Verilen görev: Karabekir hakkındaki metinden, "Karabekir, Selanikli’nin çevirdiği" ifadesini içeren sözcüklerle başlayıp "fırsatını kaçırmış bulunmaktadır.." sözcükleriyle biten bölümü hiçbir değişiklik yapmadan alıntılayın.

Bu yolda benim vatan ve millete karşı vazifem de şimdiye kadar olduğu gibi şimdiden sonra da bu
tehlikeli yolu önlemek olacaktır. Şüphesiz ki, saminiyet ve ikna ile sonuna kadar uğraşmak ve mümkün olmazsa cephe
almakla….”
(Mumcu, s. 75-76.)
Karabekir, Selanikli’nin çevirdiği dümeni o gün tüm boyutlarıyla
çözmüş..
Sorun şurada ki, Selanikli’nin halifelik hevesini o gün
için kursağında bırakmış olsa da, cumhurbaşkanlığı etiketli saltanatına
engel olma fırsatını kaçırmış bulunmaktadır..
Atı alan Üsküdar’ı geçmiştir.. Atı kaptıranlara düşen ise nal toplamaktan ibaret..
Evet, Karabekir, Selanikli’nin Halk Fırkası’na karşı İstiklal
Harbi’nin Ali Fuat Cebesoy, Refet Bele, Adnan Adıvar ve Rauf Orbay
gibi önde gelen isimleriyle Terakkiperver Cumhuriyet Fırkası’nı kurarak onun
karşısına dikilecek, fakat İzmir Suikasti girişimi kumpasıyla kendisini
mahkeme huzurunda bulacak, başını ipten zor kurtaracak, bu arada partisi de
kapatılacaktır.
Böylece Karabekir, zamanında destek verip önünü açtığı, bir
“hiç” olarak İstanbul’a postalanması söz konusuyken kurtardığı Selanikli’ye
yaptığı iyiliklerin karşılığını eksiksiz bir biçimde alacaktır.

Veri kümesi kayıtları
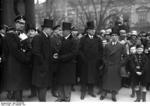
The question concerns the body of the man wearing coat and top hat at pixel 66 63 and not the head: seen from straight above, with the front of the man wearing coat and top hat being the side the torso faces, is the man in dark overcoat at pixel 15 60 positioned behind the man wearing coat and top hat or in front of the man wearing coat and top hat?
in front

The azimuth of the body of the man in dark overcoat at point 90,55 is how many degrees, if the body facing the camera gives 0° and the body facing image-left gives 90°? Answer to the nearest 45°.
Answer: approximately 0°

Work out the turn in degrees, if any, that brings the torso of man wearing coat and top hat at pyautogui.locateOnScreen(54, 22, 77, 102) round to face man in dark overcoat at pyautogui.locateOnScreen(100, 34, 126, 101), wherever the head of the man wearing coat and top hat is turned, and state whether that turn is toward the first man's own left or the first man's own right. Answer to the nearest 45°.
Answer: approximately 135° to the first man's own left

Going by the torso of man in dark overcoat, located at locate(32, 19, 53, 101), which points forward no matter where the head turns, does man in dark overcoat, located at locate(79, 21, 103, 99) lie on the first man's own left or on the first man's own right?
on the first man's own left

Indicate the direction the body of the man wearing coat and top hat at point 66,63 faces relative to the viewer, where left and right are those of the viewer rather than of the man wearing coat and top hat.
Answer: facing the viewer and to the left of the viewer

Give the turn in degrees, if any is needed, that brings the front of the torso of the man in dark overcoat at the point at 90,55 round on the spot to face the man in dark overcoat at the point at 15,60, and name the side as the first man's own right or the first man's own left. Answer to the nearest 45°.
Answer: approximately 45° to the first man's own right

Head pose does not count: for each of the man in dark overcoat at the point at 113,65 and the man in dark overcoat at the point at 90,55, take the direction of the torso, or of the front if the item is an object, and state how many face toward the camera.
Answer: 2

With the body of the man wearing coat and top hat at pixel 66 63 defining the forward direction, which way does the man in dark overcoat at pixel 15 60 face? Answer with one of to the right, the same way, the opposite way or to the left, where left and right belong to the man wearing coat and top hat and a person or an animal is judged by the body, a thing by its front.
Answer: to the left

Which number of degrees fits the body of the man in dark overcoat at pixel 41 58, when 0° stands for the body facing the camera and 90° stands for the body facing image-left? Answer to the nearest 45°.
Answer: approximately 315°

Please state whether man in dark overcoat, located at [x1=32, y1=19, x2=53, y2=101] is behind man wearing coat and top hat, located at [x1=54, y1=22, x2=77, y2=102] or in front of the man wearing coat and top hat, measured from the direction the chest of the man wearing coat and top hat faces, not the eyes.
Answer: in front

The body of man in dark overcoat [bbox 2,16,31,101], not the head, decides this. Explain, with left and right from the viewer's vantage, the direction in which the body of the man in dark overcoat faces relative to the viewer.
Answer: facing the viewer and to the right of the viewer
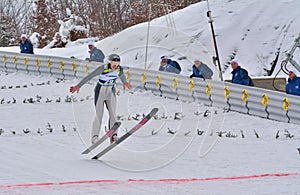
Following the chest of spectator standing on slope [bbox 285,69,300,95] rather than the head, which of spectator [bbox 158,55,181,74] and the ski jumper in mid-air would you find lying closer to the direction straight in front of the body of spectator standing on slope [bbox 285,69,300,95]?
the ski jumper in mid-air

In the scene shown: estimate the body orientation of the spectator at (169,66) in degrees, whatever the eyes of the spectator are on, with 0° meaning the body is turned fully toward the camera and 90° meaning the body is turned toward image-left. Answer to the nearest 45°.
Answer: approximately 45°

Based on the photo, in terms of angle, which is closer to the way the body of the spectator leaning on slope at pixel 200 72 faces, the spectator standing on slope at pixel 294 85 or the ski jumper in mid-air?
the ski jumper in mid-air

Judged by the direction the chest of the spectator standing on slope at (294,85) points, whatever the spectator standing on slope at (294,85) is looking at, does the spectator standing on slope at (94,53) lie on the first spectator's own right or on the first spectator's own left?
on the first spectator's own right

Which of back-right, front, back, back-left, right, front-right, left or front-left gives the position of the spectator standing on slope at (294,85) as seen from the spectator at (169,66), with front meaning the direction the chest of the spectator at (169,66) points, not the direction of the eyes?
left

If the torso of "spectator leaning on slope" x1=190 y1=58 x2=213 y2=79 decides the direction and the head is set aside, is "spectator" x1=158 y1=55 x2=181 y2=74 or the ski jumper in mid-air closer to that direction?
the ski jumper in mid-air

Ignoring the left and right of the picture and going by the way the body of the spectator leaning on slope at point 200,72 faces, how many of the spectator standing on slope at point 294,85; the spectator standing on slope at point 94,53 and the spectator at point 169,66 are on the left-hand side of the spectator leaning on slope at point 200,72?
1

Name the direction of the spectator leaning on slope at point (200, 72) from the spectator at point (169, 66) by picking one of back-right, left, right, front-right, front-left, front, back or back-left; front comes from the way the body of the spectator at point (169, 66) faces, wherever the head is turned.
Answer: left

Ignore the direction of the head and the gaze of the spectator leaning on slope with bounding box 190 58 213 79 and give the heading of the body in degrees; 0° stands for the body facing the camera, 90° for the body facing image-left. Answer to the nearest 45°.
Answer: approximately 45°
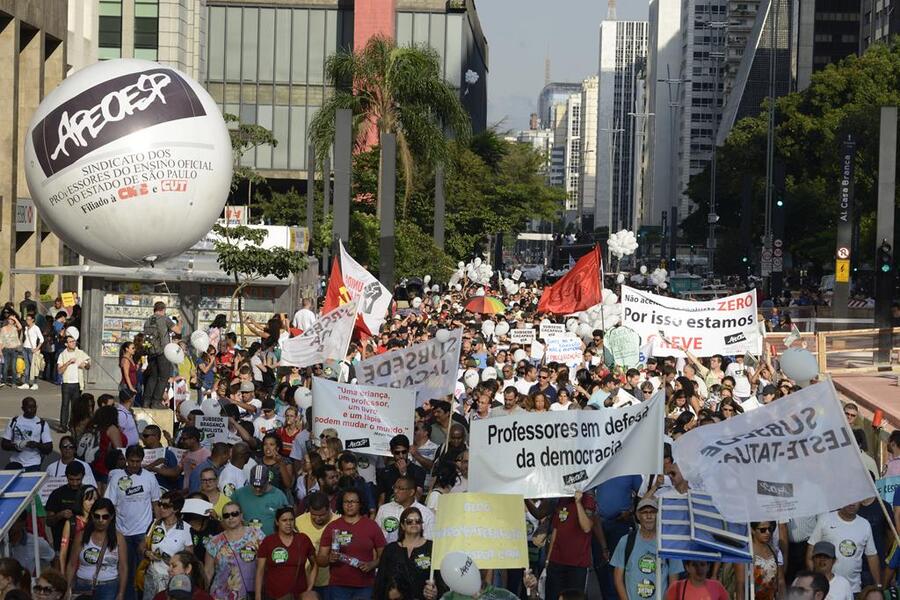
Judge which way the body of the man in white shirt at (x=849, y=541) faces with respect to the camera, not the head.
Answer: toward the camera

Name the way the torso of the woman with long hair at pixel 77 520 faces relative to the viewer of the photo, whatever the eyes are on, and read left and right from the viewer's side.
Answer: facing the viewer and to the right of the viewer

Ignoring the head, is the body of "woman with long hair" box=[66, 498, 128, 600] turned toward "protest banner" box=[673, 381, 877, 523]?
no

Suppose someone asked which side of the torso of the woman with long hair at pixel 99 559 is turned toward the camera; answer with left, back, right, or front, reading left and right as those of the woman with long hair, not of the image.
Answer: front

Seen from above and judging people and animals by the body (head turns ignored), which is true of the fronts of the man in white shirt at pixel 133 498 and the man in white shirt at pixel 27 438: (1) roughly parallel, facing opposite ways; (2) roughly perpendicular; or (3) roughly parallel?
roughly parallel

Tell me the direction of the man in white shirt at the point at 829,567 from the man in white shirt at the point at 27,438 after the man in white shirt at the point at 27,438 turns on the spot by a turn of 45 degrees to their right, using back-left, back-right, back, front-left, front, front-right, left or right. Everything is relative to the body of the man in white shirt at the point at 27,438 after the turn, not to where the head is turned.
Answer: left

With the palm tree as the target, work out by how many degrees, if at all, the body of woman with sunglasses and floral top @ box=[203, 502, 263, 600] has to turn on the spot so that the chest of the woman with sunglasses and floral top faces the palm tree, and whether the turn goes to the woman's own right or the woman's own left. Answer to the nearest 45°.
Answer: approximately 180°

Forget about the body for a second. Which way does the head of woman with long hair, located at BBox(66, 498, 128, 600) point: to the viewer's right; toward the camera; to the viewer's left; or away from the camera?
toward the camera

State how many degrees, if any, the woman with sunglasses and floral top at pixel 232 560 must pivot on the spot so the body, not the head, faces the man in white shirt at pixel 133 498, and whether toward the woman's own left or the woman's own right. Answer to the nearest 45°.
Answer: approximately 135° to the woman's own right

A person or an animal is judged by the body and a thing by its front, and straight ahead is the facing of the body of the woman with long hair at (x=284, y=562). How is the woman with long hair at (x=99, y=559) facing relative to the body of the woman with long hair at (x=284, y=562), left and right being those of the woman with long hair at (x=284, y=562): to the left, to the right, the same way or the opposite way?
the same way

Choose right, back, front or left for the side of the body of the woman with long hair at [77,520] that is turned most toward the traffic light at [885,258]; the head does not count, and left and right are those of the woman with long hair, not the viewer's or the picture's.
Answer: left

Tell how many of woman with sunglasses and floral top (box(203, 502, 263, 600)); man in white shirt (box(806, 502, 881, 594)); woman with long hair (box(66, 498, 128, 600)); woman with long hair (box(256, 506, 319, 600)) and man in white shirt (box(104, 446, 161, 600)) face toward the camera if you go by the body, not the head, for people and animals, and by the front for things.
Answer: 5

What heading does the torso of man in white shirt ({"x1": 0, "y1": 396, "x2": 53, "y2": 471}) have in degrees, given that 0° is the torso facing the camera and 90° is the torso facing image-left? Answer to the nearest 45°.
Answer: approximately 0°

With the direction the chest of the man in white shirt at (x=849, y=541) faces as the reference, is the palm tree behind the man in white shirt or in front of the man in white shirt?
behind

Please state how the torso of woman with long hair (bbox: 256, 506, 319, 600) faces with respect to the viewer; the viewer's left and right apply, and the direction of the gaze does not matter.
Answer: facing the viewer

Tamamlanan alıştırma:
Karabekir, Selanikli’nin çevirdiği dümeni o gün tüm boyutlarıyla
çözmüş..
Sorun şurada ki, Selanikli’nin halifelik hevesini o gün
için kursağında bırakmış olsa da, cumhurbaşkanlığı etiketli saltanatına
engel olma fırsatını kaçırmış bulunmaktadır..